For the records below, say how many lines contain the string "gestão". Give no other text.

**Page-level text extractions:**
****

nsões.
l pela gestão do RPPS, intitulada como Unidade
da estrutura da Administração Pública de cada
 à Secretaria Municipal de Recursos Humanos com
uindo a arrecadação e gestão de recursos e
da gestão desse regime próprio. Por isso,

****

**Problem solution:** 3